Data provided section start

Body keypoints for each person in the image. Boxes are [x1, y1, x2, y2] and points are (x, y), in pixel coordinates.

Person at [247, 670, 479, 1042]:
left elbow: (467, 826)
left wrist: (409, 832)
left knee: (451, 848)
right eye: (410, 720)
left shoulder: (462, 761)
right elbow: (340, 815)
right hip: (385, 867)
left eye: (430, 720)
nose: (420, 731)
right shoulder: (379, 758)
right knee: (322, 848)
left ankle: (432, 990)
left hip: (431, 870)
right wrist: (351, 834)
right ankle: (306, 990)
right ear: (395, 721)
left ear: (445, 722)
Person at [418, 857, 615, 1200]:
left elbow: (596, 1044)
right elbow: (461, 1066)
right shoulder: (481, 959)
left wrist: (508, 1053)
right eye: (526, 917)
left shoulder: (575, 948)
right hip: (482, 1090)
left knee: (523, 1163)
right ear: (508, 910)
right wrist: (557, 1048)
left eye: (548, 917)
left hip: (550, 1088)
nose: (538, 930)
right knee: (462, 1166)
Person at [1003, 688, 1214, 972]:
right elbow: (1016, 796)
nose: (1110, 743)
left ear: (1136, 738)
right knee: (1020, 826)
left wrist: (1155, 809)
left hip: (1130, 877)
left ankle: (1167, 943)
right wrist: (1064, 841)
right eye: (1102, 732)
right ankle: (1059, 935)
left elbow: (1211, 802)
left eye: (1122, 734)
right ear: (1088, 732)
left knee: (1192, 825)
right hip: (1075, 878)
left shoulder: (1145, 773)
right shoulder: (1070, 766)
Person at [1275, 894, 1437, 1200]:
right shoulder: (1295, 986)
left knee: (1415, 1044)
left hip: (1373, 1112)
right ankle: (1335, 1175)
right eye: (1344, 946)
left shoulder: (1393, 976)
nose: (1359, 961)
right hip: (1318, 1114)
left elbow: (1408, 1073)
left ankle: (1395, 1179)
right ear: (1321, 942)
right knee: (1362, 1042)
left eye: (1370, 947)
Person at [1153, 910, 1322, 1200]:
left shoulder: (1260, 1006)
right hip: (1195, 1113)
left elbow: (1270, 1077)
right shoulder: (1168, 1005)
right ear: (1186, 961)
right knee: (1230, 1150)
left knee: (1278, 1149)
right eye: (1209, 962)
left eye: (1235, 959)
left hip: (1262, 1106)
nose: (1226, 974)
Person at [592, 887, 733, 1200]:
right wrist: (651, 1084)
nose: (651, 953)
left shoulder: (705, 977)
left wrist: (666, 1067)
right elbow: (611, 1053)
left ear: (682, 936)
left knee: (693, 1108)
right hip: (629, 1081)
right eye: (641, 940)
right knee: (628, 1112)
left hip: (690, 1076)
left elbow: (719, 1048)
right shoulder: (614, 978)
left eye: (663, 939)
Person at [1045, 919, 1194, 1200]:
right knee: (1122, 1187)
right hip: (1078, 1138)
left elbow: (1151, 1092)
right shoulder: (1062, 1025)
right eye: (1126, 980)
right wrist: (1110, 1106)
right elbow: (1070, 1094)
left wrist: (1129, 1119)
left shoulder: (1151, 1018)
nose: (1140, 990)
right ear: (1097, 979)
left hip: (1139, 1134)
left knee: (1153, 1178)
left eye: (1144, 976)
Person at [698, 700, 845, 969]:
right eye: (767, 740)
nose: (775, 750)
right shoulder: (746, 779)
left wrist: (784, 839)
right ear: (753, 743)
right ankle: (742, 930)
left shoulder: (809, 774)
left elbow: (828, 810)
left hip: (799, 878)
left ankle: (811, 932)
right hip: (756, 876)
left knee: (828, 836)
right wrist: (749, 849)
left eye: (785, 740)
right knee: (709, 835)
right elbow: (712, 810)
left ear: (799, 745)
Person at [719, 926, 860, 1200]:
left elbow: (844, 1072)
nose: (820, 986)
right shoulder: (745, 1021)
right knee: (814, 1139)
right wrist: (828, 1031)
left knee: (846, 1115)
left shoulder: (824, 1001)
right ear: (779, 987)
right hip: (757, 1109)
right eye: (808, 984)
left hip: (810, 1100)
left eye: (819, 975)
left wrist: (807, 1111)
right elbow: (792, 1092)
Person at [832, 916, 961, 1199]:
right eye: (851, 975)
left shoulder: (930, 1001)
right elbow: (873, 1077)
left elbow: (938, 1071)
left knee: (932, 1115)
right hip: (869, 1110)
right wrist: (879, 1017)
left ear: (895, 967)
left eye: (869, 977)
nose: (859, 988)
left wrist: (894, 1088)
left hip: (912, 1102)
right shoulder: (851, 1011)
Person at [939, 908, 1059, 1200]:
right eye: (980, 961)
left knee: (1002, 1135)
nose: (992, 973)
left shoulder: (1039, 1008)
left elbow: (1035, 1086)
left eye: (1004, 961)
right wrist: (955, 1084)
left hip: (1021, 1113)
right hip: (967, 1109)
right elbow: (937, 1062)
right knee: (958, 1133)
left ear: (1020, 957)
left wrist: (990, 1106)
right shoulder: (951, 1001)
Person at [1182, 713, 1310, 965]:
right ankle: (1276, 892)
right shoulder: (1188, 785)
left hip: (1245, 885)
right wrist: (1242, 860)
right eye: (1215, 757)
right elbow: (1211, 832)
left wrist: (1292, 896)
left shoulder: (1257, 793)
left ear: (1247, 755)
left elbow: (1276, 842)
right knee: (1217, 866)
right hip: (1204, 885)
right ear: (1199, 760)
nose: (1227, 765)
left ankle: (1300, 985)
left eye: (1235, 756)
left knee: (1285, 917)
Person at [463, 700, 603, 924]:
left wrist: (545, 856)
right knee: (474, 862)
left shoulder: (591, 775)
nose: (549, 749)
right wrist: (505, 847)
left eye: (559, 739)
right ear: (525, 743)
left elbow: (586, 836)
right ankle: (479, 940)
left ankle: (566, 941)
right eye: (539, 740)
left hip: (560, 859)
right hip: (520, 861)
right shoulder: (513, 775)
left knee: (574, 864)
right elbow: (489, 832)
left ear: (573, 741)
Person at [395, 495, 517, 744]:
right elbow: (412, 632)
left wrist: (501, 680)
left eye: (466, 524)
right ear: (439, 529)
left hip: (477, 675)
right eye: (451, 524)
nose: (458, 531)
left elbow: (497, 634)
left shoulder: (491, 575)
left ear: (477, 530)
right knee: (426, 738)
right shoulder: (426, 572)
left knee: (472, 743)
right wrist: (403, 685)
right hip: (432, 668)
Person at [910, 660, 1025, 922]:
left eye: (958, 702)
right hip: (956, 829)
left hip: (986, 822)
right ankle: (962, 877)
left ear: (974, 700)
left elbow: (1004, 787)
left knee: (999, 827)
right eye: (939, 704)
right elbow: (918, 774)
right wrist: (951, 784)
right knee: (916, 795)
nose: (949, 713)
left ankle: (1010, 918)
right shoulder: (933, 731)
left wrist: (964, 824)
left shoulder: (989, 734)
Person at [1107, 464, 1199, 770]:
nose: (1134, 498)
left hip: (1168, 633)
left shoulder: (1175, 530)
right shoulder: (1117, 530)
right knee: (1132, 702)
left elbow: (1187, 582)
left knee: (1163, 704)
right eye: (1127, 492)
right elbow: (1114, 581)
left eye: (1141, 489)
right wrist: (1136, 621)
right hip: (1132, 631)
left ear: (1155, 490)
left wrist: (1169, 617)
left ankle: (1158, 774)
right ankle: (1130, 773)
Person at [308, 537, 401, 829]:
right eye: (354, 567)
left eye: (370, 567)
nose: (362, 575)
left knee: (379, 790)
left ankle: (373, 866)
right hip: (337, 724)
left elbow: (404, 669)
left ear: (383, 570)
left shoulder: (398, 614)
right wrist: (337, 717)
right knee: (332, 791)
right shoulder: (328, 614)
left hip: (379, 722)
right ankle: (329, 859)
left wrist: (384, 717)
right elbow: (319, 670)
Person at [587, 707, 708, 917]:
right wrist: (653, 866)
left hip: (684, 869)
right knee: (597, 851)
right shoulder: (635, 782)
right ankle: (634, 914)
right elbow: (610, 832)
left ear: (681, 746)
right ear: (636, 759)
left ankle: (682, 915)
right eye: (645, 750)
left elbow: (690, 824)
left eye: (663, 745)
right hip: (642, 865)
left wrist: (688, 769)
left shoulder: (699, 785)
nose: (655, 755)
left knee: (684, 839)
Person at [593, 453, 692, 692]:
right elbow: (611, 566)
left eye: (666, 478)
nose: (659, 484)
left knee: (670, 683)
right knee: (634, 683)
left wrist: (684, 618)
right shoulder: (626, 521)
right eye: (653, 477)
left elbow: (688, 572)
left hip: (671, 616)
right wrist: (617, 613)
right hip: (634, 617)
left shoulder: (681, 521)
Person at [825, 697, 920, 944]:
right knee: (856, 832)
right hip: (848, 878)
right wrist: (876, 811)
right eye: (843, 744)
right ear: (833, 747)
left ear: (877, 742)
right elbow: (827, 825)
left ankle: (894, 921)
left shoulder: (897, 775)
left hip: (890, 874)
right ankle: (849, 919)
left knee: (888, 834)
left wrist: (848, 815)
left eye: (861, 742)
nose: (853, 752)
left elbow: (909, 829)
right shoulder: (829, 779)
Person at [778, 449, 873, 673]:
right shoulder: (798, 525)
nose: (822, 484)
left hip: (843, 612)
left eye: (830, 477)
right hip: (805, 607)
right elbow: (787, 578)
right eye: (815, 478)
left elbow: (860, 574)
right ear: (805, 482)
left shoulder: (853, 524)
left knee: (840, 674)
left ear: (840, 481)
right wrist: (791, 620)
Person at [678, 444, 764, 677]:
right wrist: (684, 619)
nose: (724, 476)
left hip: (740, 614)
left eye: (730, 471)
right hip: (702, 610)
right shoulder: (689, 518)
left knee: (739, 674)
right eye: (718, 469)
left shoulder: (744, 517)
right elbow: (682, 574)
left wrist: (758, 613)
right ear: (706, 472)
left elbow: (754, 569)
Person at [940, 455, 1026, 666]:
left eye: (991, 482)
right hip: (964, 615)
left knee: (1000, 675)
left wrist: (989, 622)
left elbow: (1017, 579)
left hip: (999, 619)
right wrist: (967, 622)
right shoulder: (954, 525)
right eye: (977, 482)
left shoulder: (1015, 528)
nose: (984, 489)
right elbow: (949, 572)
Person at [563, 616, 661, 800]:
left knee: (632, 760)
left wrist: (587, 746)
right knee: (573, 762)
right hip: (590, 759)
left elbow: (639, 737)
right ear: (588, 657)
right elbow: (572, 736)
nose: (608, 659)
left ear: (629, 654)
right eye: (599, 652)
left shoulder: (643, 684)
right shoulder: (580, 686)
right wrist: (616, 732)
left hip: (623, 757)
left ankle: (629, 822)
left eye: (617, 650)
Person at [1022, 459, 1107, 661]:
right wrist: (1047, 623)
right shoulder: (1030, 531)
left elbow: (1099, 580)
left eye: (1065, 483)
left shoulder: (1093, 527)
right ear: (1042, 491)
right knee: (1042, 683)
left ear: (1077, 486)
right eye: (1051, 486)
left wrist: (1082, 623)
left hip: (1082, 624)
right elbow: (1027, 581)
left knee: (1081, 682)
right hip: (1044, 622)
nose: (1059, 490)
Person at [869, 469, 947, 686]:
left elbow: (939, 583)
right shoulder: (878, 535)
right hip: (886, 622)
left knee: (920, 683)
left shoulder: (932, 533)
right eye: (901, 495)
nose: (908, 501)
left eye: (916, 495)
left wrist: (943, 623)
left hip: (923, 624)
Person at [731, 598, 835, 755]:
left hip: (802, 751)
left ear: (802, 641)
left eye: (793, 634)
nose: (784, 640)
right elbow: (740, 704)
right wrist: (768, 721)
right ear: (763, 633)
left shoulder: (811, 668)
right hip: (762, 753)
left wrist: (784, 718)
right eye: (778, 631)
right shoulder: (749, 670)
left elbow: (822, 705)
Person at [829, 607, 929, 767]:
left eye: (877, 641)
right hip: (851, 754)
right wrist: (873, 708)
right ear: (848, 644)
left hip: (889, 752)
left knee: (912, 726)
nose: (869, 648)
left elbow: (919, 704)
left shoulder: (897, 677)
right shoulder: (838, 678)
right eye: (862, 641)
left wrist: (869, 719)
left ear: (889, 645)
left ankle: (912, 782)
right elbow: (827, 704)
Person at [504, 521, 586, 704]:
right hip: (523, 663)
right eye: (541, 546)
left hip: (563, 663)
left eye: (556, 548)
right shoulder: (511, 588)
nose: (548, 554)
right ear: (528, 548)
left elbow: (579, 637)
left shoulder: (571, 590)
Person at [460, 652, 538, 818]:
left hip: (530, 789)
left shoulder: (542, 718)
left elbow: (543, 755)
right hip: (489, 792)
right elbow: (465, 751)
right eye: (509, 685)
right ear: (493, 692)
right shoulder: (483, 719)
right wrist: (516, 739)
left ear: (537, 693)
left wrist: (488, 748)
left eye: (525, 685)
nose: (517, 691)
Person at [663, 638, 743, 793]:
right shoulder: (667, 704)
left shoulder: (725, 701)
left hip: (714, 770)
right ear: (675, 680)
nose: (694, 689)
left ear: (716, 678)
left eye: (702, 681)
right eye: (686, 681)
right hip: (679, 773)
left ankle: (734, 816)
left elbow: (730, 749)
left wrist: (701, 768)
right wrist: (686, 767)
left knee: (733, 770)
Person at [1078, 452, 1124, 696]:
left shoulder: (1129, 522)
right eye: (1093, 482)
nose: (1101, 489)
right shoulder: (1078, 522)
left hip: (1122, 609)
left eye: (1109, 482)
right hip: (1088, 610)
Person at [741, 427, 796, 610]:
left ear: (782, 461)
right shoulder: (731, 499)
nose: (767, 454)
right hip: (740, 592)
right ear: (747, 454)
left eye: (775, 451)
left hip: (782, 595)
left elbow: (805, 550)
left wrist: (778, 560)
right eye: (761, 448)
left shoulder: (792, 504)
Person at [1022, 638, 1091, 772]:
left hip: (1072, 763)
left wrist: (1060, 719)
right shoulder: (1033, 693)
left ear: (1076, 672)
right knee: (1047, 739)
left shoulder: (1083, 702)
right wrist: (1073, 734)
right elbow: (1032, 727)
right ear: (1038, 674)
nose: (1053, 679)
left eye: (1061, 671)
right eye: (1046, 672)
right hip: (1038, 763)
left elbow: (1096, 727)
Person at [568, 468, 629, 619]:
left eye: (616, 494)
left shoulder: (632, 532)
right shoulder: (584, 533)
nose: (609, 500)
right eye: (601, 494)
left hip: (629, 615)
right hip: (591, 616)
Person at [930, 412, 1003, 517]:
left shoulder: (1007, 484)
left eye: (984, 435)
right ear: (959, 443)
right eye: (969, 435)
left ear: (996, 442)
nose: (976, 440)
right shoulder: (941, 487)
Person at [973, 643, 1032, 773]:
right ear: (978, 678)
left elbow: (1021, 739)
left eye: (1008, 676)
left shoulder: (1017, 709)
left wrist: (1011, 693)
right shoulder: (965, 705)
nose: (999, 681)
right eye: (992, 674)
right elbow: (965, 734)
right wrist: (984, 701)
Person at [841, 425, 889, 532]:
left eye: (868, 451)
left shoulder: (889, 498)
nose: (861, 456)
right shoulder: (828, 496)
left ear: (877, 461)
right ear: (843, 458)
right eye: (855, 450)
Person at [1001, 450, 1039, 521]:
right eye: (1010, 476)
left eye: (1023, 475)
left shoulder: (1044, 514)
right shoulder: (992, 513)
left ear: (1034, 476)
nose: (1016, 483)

Data provided section end

Work task
Each line from the one containing "right eye: (992, 674)" through the end of the entries, both included, is to be returned exactly, with no other lines.

Completed exercise
right eye: (992, 674)
right elbow: (965, 734)
right wrist: (984, 701)
Person at [841, 425, 889, 532]:
left eye: (868, 451)
left shoulder: (889, 498)
nose: (861, 456)
right shoulder: (828, 496)
left ear: (877, 461)
right ear: (843, 458)
right eye: (855, 450)
Person at [1001, 450, 1039, 521]:
right eye: (1010, 476)
left eye: (1023, 475)
left shoulder: (1044, 514)
right shoulder: (992, 513)
left ear: (1034, 476)
nose: (1016, 483)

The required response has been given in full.